Kapitel  10    Jase erschien am Freitag nicht im Kurs.

Ein Teil von mir war nicht überrascht, als die Vorlesung über die Barockmusik begann und ich Jase nirgendwo entdecken konnte. Die Rückfahrt zum Campus gestern hatten wir in angespanntem Schweigen hinter uns gebracht.

Doch das, was ich zu ihm gesagt hatte, stimmte. Ja, es haute mich um, dass Jack sein Kind war. Das war wirklich das Letzte gewesen, womit ich gerechnet hatte. Doch deswegen dachte ich nicht anders über ihn. Nicht wirklich. Okay. Das stimmte nicht ganz. Natürlich sah ich ihn jetzt mit ein wenig anderen Augen. Er war ein Dad, Himmelherrgott noch mal. Ich kannte keinerlei andere Väter in unserem Alter. Aber deswegen dachte ich nicht anders über ihn, und es beeinflusste auch nicht meine Gefühle für ihn. Na ja, zugegebenermaßen, eine Beziehung mit ihm wäre hart.

Aber die wäre auf jeden Fall hart gewesen.
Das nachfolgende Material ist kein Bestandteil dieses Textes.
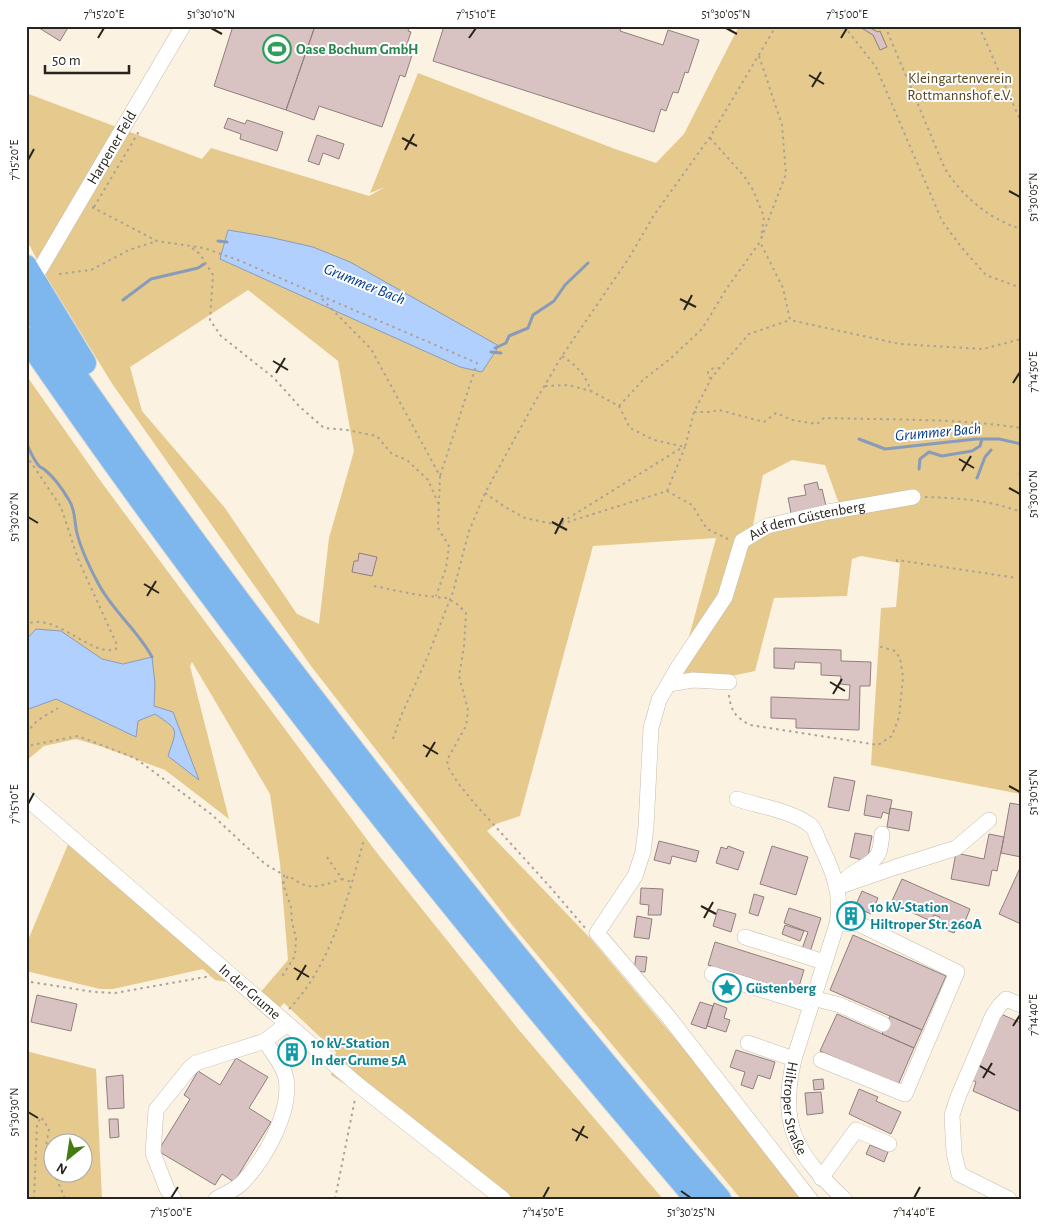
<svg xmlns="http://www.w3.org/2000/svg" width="1047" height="1225" viewBox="0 0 1047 1225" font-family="'Alegreya Sans',sans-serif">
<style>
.green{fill:#e6c98c;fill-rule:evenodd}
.water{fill:#b2d0fe;stroke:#889cba}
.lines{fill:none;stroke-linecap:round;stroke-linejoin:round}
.stream{stroke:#889cba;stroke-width:3}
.building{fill:#d8c3c2;stroke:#917e7d}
.minor-casing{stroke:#c5bdad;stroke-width:16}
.highway-casing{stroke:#d8d8d6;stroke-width:24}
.path{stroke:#aaa396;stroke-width:2;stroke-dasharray:2.5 4;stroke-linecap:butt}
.minor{stroke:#fff;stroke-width:15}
.highway{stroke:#7eb7ee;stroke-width:22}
.ticks{fill:none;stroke:#27241d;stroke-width:2}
.labels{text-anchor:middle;stroke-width:4;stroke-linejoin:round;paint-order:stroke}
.leisure-label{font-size:15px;font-weight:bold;fill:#27864d;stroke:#fff;text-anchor:start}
.park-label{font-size:15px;fill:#56441e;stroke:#fff}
.street-label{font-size:15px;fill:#27241d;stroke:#fff}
.culture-label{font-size:15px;font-weight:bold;fill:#0d838f;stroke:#fff;text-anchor:start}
.water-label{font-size:16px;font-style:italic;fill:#003c90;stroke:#fff}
.neatline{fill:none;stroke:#27241d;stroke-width:2}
.ticks-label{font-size:12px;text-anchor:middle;fill:#27241d}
</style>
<rect width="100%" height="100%" fill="#fbf2e1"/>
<path class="green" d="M739 26H1021V794L871 765 881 608 896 607 900 563 861 556 852 559 847 596 774 598 755 671 717 679 678 677 716 538 593 546 520 816 496 824 487 831 591 939 733 1107 803 1199H741L513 926 311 666 113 385 47 278 26 239V93L202 159 211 148 369 196 385 187 370 193 418 73 615 149 656 163 684 134ZM248 290 338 361 354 451 329 538 319 624 297 614 225 508 142 411 130 367ZM792 460 825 465 842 512 752 530 763 475Z
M26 375 102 483 377 853 519 1030 663 1199H496L357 1092 331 1075 336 1052 284 1003 269 1019 227 982 215 980 203 969 113 989H100L26 971V945L69 842 259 994 288 960 280 863 270 794 192 662 190 666 229 819 165 770 100 746 76 739 44 746 26 761Z
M26 1051 96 1069 102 1199H26ZM52 1142H82V1172H52Z"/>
<path class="water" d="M228 230 269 237 313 247 350 262 499 346 482 372 460 367 220 259Z
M36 629 61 631 102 659 123 664 152 657 155 684 154 706 173 712 199 780 168 756C177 728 180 731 155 714L138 721 136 737 56 699 26 710V640Z"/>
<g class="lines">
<path class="stream" d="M218 241 227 242
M123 300 151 279 198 268 204 264
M495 348 506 343 509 336 528 328 533 315 554 301 565 285 588 263
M491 352 501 353
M859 439 885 449 976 439H999L1021 444
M26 442C30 451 33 459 39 466 42 469 42 467 45 470 55 478 63 490 69 500 76 511 74 522 77 533 81 550 90 568 98 583 113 612 138 630 152 657
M919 469 920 459 929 452 942 456 972 451 980 446 982 439
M1020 474 1021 473
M977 478 985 457 991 450"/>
</g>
<path class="building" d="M36 26H69L60 41Z
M233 26H315L286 110 214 86Z
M315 26H410L408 31 411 32 404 53 412 55 405 77 400 75 382 127 319 106 314 120 286 110Z
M444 26H621L620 31 663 45 668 30 699 40 688 73 685 72 678 93 673 92 666 111 661 109 654 132 433 61Z
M858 26H871L870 28 878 32 880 31 887 47 880 50 873 35Z
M228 118 245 124 247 120 283 132 277 151 240 139 241 134 224 128Z
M317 135 344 144 339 159 323 153 319 165 308 161Z
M817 482 819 490 822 489 826 506 791 513 788 498 806 495 804 485Z
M359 553 377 557 372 576 352 572 354 561H358Z
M774 648 841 650V661L871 662 870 686H860L859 730 796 728V719L771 718V697L849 700 850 685 840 684 841 676 821 675V663L795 662 794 669 774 668Z
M834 777 855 781 849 811 828 807Z
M867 795 892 800 889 814 883 812 881 818 864 815Z
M1010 803 1021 805V857L1001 853Z
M890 808 912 812 909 831 887 827Z
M855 833 872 836 867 861 850 857Z
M989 834 1004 837 997 871 992 870 989 886 951 879 956 853 984 859Z
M659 841 699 851 696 862 672 856 670 864 654 860Z
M728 846 744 852 738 870 716 863 721 847 727 849Z
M772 846 808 857 796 895 760 884Z
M1020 868 1021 869V924L999 914Z
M902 879 970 909 964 924 959 922 954 933 936 926 940 917 934 915 931 921 891 903Z
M641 888 663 889 661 915H648L649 905 640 904Z
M862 891 878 898 871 914 855 907Z
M754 894 764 897 758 916 749 913Z
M789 908 821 918 810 952 802 949 808 932 784 923Z
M718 909 736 914 731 932 713 926Z
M637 916 652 919 649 939 634 937Z
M785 925 804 931 800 941 782 934Z
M853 935 946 976 922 1030 830 990Z
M715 942 804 970 797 993 708 965Z
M636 956 647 957 645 972 634 971Z
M37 995 77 1004 71 1031 31 1022Z
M700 1002 713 1006 706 1029 691 1024Z
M714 1003 727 1008 724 1018 730 1020 726 1032 707 1026Z
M837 1014 914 1048 898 1085 820 1051Z
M1001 1014 1021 1023V1112L973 1091 976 1082 972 1080Z
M890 1016 922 1030 914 1048 882 1034Z
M288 1039 306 1053 297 1064 279 1050Z
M736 1050 775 1062 770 1079 758 1075 753 1089 741 1085 745 1072 730 1067Z
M236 1058 268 1077 249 1108 271 1122 234 1182 222 1174 215 1185 158 1151 190 1099 184 1095 198 1071 220 1085Z
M123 1075 124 1108 108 1109 106 1077Z
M823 1079 824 1089 814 1090 813 1080Z
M859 1089 878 1097 876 1101 901 1112 891 1134 849 1114Z
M821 1092 823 1113 807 1115 805 1093Z
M109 1119H118L119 1137 110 1138Z
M870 1145 888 1152 884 1162 866 1154Z"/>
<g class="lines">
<defs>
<g id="minor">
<path id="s1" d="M40 269 183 26"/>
<path d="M669 684 693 680 729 682"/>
<path id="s2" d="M26 798 357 1084 503 1199"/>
<path id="s3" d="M737 799C759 806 792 811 810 825 815 828 817 837 819 842 832 869 843 893 837 924L794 1059C779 1126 795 1153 844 1199"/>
<path d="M844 881C853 870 873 865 878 854 881 849 881 840 882 834"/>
<path d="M838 887 896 867 956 848 989 820"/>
<path d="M745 937 824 962"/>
<path d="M712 974 811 1005"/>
<path d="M813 998 840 1005 883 1024"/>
<path d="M748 1043 794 1059"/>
<path d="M821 1060 905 1094 957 972 859 924H837"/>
<path d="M821 1178 856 1130 889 1144"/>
<path d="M174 1199 167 1189 153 1153 156 1110 189 1069 196 1063 265 1041 287 1024"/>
<path d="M216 1199C224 1194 235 1190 242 1183 265 1159 292 1112 286 1078 283 1064 272 1053 265 1041"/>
<path id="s4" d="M810 1199 667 1015 597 933 635 876 643 852 646 827 651 728 659 700 677 669 725 597 742 541 767 526 828 512 913 497"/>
<path d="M1009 1199 959 1174 954 1153 952 1115 958 1097 993 1015 1000 1005 1006 999 1021 1005"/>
</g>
<path id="highway" d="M26 266 85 363
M26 302C143 477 271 646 401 811 505 942 611 1072 720 1199
M26 338C232 638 460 922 696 1199"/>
</defs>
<use href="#minor" class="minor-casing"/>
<use href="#highway" class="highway-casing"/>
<path class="path" d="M844 26 876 67 942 221 962 248 986 275 1021 288
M885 26 945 169C963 197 989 219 1021 229
M979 26 1021 122
M759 56 782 125 786 174 760 242
M710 138 744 176 753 190 764 217 761 238
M92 207 157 241 204 248 238 260 477 363 440 476
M94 207 138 133 136 132
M192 248 200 254 213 275 210 320 221 336 274 378 299 406 324 428 347 430 377 436 392 454 407 460 428 480 439 505
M59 274 91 270 129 250 157 241
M322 299 371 349 440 476 438 528 449 546 446 568 436 596
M562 356C577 366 585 374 591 391L619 406 630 428 654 440 685 447 694 412 712 377 749 334 790 320
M711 379 708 376V371L714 368H720
M545 386 568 385 591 391
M619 406 643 380 670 359 702 329 727 288 760 242 783 288 790 320 900 344 983 349 1021 339
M694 412H709L719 410 764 422 776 413 792 420 817 424 824 418C889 420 956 418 1021 428
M26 455 61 507 78 559 117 645 116 649C91 658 58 612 26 624
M667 491 685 447
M485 493 505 507 525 518 558 525 667 491 692 505 707 529 728 539
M925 497C958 498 990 500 1021 512
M562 522 683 447
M897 562V560L1017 578
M374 586 418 595 446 598 456 603 466 613 464 647 459 676 468 710 466 726 447 760 448 767 458 783 475 804 551 888 586 929
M729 695C731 712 736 717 750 725L878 745 892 736 899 717 903 677 900 658 895 651 878 646
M26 733 38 720 58 708
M393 739 401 716 427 658 453 592 469 531 485 493 532 407 562 356 629 258 654 215 710 137 776 26
M26 750 32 745 78 736 135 758 211 814 265 864 284 875 283 884 291 907 292 922 296 938 295 956 281 978
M327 857 342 879 352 882
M283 884 288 876C293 878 297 882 302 884 315 890 329 883 342 879
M31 982 94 992 115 993 211 976
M289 1009C332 964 347 899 364 840
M54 1172 65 1199
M34 1199 37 1124 41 1117 49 1129 46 1146 52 1169
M335 1199 355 1099"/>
<use href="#minor" class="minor"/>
<use href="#highway" class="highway"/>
</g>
<path class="ticks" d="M211 28 222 34M726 28 737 34M98 38 104 28M469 38 476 28M841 38 847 28M809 75 824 84M812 87 821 72M402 138 417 146M405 150 414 134M28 160 34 149M1009 191 1020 197M680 299 696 307M684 310 692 295M273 361 288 370M276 373 285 358M1013 383 1020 372M959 459 974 468M962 471 971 456M1009 488 1020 494M28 517 38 523M552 522 567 530M555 534 563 518M144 584 159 593M147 596 156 581M830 682 845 691M833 694 842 679M423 745 438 754M426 757 435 742M1009 786 1020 792M28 804 34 793M701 906 716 914M704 918 713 902M294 968 309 977M297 980 306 965M1013 1026 1020 1015M980 1066 995 1075M983 1078 992 1063M28 1112 38 1118M572 1129 588 1138M576 1141 584 1126M681 1191 691 1198M171 1198 178 1187M543 1198 549 1187M914 1198 920 1187"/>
<defs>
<symbol id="stadium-ring" viewBox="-11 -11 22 22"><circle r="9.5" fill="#fff" stroke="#2e9e5b" stroke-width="1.5"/><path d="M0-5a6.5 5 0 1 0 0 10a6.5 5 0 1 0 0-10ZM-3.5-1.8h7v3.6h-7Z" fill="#2e9e5b"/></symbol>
<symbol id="building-ring" viewBox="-11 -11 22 22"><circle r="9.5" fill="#fff" stroke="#0f9aa8" stroke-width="1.5"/><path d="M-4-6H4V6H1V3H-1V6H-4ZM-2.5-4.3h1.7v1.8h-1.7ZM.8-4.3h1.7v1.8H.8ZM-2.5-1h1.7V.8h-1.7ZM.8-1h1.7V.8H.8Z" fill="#0f9aa8"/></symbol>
<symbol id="sight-ring" viewBox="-11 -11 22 22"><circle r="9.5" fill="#fff" stroke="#0f9aa8" stroke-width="1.5"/><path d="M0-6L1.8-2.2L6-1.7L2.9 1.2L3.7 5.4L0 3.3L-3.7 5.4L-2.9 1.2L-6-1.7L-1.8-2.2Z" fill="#0f9aa8"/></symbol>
</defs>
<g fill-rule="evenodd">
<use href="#stadium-ring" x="261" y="33" width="32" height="32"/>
<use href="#building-ring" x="835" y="900" width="32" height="32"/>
<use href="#sight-ring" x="711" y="972" width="32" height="32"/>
<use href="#building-ring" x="276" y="1036" width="32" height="32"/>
</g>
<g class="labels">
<g class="leisure-label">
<text x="296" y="54">Oase Bochum GmbH</text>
</g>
<g class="park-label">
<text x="960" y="83">Kleingartenverein<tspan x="960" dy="17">Rottmannshof e.V.</tspan></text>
</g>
<g class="street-label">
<text dy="5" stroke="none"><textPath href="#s1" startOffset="141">Harpener Feld</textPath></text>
<text dy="5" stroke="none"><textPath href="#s4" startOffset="838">Auf dem Güstenberg</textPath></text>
<text dy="5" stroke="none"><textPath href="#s2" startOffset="296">In der Grume</textPath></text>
<text dy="5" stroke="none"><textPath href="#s3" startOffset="375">Hiltroper Straße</textPath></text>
</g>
<g class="culture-label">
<text x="870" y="912">10 kV-Station<tspan x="870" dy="17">Hiltroper Str. 260A</tspan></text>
<text x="746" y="993">Güstenberg</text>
<text x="311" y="1048">10 kV-Station<tspan x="311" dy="17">In der Grume 5A</tspan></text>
</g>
<g class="water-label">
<text transform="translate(365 283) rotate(22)" y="6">Grummer Bach</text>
<text transform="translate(938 431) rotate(-5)" y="6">Grummer Bach</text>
</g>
</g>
<rect width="1047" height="1225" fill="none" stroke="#ffffff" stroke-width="55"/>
<g transform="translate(68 1158) rotate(210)"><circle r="24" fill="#ffffff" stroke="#a9a7a5"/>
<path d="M0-4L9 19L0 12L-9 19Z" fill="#457c12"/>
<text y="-8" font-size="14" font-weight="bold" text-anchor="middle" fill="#27241d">N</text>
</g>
<path d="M45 65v8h84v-8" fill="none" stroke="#27241d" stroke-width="2.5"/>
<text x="52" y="65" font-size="15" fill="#27241d" stroke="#ffffff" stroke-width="4" paint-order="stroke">50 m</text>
<rect x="28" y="28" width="992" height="1170" class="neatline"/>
<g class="ticks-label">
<text x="104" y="18">7°15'20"E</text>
<text x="211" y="18">51°30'10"N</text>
<text x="476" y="18">7°15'10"E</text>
<text x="726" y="18">51°30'05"N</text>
<text x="847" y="18">7°15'00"E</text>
<text transform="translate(14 160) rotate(-90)" y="4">7°15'20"E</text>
<text transform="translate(1033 197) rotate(-90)" y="4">51°30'05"N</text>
<text transform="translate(1033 372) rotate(-90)" y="4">7°14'50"E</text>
<text transform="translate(1033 494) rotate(-90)" y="4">51°30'10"N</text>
<text transform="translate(14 517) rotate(-90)" y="4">51°30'20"N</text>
<text transform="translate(1033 792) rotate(-90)" y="4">51°30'15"N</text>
<text transform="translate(14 804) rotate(-90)" y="4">7°15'10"E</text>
<text transform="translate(1033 1015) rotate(-90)" y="4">7°14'40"E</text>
<text transform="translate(14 1112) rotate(-90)" y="4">51°30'30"N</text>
<text x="171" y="1216">7°15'00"E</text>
<text x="543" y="1216">7°14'50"E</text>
<text x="691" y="1216">51°30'25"N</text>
<text x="914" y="1216">7°14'40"E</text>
</g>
</svg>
Doch er hatte einen kleinen Jungen, dem er vielleicht eines Tages die Wahrheit sagen würde. Jedes Mädchen in Jase’ Zukunft musste damit einverstanden und dafür bereit sein. Wer wusste schon, ob ich das je sein würde – doch er hatte mir nicht mal die Chance gegeben, es herauszufinden.

Wie ich schon zu ihm gesagt hatte: Verletzt wurde ich davon, wie er mich sah. Dass er glaubte, ich würde ein Teil von Jacks Leben werden, ohne darüber nachzudenken, dass mein plötzliches Verschwinden den Jungen treffen könnte.

Ab und zu hatte Jase auf der Rückfahrt zu mir herübergesehen, um dann schnell den Blick wieder abzuwenden. Er hatte sich gerade noch von mir verabschiedet. Das war’s.

Und das tat mir im Herzen weh.

Jase hatte auch nicht angerufen, und ich weigerte mich, wie beim letzten Mal diejenige zu sein, die Kontakt aufnahm, nur um kühl ignoriert zu werden.

Jack ist mein Sohn.

Aber so dumm mich das vielleicht auch dastehen ließ, mir blutete das Herz. Trotz seines arschigen Verhaltens in Bezug auf mich, Jase liebte diesen kleinen Jungen. Und die Entscheidungen, die er als Jugendlicher getroffen hatte, brachten ihn fast um.

Genau wie meine Entscheidungen mich nicht losließen.

Und dann war da noch diese abwesende Mutter, über die er kein Wort sagen wollte. Wo war sie? Lebte sie immer noch in der Gegend? Und entsprang die Schärfe seiner Stimme einem gebrochenen Herzen?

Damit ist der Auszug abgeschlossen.